START STUDY TEXT

The accuracy problem

Stewart Tinson challenged the panel on a common industry benchmark: 60–70% detection accuracy. Lotfi called it borderline irresponsible, pointing out that it means nearly 40% of deepfakes pass through undetected while simultaneously generating false positives that reject genuine customers. She argued that anything below 90% accuracy, with robust generalisation to unknown deepfake types, does not constitute a security control — it is a monitoring dashboard with limited practical value.

McDuffey offered a pragmatic counterpoint: while 60–70% is not sufficient to stop a transaction, it should trigger step-up controls such as out-of-band verification or human review. She acknowledged that setting a 90% threshold in real-time operational environments would create significant workflow challenges.

46 accounts before detection

Lotfi presented a striking real-world example from a major Dutch bank. A fraudster acquired approximately 50 genuine identity documents by posing as an Airbnb host and requesting ID photos from people responding to the listing. He then used face-swap technology to replace the faces on these documents with his own, creating synthetic identities combining real personal information with his biometric data.

END STUDY TEXT
START GIVEN INFORMATION

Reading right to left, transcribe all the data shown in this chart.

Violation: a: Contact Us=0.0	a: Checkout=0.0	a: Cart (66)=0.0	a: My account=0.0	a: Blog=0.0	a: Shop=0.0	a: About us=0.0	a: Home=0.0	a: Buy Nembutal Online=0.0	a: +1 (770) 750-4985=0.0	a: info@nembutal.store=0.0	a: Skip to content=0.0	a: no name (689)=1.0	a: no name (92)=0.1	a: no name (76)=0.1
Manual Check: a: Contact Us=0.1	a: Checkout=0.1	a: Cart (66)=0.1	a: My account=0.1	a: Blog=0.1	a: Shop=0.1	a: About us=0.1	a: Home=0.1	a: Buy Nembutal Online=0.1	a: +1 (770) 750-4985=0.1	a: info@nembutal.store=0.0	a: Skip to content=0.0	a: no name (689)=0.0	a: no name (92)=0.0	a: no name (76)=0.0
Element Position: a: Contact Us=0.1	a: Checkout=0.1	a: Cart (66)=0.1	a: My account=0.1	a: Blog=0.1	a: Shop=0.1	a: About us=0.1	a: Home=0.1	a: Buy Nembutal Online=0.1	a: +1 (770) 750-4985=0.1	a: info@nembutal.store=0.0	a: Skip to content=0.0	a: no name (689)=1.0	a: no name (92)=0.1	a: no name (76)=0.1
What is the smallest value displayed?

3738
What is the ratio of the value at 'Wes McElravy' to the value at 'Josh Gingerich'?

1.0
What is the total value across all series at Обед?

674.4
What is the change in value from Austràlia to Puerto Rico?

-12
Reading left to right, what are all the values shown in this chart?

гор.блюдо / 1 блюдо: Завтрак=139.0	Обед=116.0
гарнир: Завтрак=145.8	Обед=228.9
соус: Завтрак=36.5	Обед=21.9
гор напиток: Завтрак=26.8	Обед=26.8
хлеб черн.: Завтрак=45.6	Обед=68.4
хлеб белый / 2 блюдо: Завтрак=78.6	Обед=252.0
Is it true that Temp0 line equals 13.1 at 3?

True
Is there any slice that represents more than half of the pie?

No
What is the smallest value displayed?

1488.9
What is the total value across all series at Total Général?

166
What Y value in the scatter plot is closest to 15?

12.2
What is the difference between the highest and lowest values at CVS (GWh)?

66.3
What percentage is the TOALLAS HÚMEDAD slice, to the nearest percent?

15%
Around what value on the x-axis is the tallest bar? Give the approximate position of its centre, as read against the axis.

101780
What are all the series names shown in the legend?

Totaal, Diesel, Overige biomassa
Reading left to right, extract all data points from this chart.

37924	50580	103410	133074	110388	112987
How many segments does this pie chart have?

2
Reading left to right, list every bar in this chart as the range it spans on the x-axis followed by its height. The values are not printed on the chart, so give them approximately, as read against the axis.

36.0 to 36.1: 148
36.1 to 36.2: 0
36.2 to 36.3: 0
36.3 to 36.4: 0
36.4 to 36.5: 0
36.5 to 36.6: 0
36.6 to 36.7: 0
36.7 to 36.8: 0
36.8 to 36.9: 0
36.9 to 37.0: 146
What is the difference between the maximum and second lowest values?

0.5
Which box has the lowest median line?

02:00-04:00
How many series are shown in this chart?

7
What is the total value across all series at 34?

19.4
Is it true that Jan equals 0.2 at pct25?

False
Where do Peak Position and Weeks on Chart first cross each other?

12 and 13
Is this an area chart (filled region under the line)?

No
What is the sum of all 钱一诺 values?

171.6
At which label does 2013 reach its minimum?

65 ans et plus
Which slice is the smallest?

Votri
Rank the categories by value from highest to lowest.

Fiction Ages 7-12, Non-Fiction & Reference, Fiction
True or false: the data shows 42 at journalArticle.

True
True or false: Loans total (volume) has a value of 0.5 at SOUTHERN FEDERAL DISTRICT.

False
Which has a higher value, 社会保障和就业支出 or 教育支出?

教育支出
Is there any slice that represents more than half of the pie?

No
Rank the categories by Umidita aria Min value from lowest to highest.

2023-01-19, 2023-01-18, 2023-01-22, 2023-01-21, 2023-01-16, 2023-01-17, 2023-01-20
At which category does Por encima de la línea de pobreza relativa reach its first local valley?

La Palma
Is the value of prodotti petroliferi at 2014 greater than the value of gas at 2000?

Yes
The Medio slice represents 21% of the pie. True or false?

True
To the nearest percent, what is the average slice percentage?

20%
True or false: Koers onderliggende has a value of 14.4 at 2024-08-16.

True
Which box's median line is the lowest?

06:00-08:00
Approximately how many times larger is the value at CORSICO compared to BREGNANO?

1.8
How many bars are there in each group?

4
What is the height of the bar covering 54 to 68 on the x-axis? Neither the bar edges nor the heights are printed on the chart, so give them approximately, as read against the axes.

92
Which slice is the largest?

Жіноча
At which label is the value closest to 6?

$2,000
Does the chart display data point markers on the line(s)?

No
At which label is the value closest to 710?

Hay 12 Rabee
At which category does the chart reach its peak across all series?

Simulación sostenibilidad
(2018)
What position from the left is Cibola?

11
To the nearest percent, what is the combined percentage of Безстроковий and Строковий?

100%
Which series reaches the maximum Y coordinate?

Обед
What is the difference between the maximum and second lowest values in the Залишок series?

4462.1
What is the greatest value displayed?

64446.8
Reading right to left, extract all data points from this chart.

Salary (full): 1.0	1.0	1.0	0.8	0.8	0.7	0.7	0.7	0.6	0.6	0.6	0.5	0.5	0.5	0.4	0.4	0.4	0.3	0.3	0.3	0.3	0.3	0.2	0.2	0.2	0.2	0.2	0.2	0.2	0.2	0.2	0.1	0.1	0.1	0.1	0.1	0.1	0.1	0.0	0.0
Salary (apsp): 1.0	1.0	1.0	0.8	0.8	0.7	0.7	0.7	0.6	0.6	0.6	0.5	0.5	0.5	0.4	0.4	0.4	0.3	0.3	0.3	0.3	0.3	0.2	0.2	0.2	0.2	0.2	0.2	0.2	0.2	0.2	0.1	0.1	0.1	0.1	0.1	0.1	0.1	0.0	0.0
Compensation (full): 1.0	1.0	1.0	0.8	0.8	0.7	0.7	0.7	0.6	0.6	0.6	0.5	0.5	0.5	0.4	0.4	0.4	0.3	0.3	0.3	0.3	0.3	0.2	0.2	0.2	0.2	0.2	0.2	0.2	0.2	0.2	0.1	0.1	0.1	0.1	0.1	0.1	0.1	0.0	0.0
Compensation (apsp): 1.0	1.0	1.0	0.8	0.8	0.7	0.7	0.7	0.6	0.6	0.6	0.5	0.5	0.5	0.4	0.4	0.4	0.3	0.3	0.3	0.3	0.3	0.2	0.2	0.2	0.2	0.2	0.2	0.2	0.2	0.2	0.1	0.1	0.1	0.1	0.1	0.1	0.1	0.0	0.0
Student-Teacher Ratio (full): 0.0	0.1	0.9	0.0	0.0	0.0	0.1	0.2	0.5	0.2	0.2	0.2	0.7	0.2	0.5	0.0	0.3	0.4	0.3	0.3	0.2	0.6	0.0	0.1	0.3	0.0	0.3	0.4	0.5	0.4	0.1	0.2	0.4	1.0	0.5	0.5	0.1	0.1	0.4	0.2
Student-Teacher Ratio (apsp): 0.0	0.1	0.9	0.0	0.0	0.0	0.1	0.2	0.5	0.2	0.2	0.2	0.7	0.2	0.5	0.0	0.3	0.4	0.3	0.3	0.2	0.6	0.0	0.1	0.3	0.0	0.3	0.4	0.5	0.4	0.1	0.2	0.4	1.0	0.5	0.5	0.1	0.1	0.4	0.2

END GIVEN INFORMATION

_PROBLEM A_. Retype the deepfake detection text from "46 accounts before" up to and including "his biometric data.".
_PROBLEM B_.
Answer from the deepfake detection text:
(i) What detection accuracy range did Stewart Tinson put to the panel?
(ii) Which two step-up controls did McDuffey name?
(iii) How did the fraudster obtain the genuine identity documents?
Use nothing but the deepfake detection text.

_EXERCISE OUTPUT A_.
46 accounts before detection

Lotfi presented a striking real-world example from a major Dutch bank. A fraudster acquired approximately 50 genuine identity documents by posing as an Airbnb host and requesting ID photos from people responding to the listing. He then used face-swap technology to replace the faces on these documents with his own, creating synthetic identities combining real personal information with his biometric data.

_EXERCISE OUTPUT B_.
(i) 60–70%
(ii) Out-of-band verification and human review
(iii) He posed as an Airbnb host and asked people responding to the listing for ID photos.